Erstmals zog Rachel 1994 in den Bundestag ein. Von 2005 bis 2021 wirkte er als Parlamentarischer Staatssekretär im Bundesministerium für Bildung und Forschung. In dieser Zeit wurde er 2006 zudem Mitglied des Kuratoriums der Leo-Baeck-Stiftung – ein Amt, das er bis heute innehat.
2015 schloss er sich dem Rat der Evangelischen Kirche in Deutschland (EKD) an. Sein Fokus auf religiöse und interreligiöse Themen vertiefte sich 2021 weiter, als er Sprecher der CDU/CSU-Bundestagsfraktion für Kirchen und Religionsgemeinschaften wurde. Noch im selben Jahr zog er in den Ausschuss für wirtschaftliche Zusammenarbeit und Entwicklung ein.

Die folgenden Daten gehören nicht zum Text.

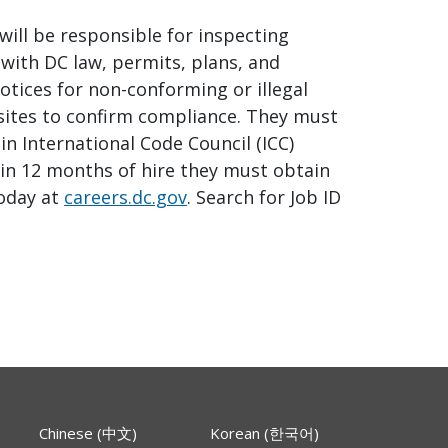
will be responsible for inspecting
with DC law, permits, plans, and
otices for non-conforming or illegal
 sites to confirm compliance. They must
in International Code Council (ICC)
thin 12 months of hire they must obtain
today at
careers.dc.gov
. Search for Job ID
Chinese (中文)
Korean (한국어)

Zwischen 2021 und 2025 war Rachel stellvertretendes Mitglied im Auswärtigen Ausschuss. Seit 2024 gehört er dem Kuratorium der Hermann-Kunst-Stiftung an, die die Erforschung des Neuen Testaments fördert. Seine jüngste Berufung zum Beauftragten für Religions- und Weltanschauungsfreiheit geht mit seiner ersten vollwertigen Mitgliedschaft im Auswärtigen Ausschuss seit 2025 einher.

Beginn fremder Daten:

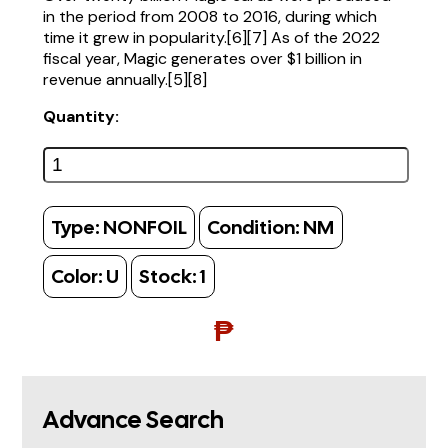
in the period from 2008 to 2016, during which
time it grew in popularity.[6][7] As of the 2022
fiscal year, Magic generates over $1 billion in
revenue annually.[5][8]
Quantity:
Type:
NONFOIL
Condition:
NM
Color:
U
Stock:
1
₱
Advance Search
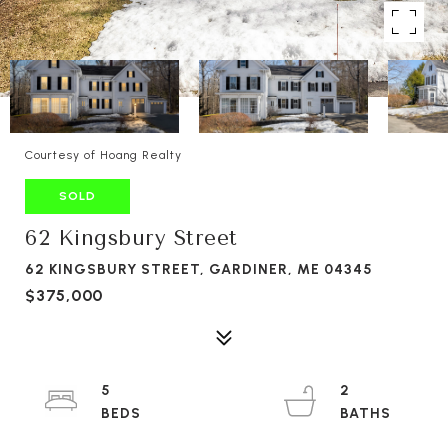
Courtesy of Hoang Realty
SOLD
62 Kingsbury Street
62 KINGSBURY STREET, GARDINER, ME 04345
$375,000
5
2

Rachels politische Karriere umfasst mittlerweile über 30 Jahre im Parlament, geprägt von Tätigkeiten in den Bereichen Bildung, Außenpolitik und Religionsfragen. Sein aktuelles Amt als Religionsbeauftragter erweitert seine Verantwortung in Regierung und Kirche gleichermaßen. Nach wie vor engagiert er sich in zahlreichen Stiftungen und Gremien – an der Schnittstelle von Politik und Glaube.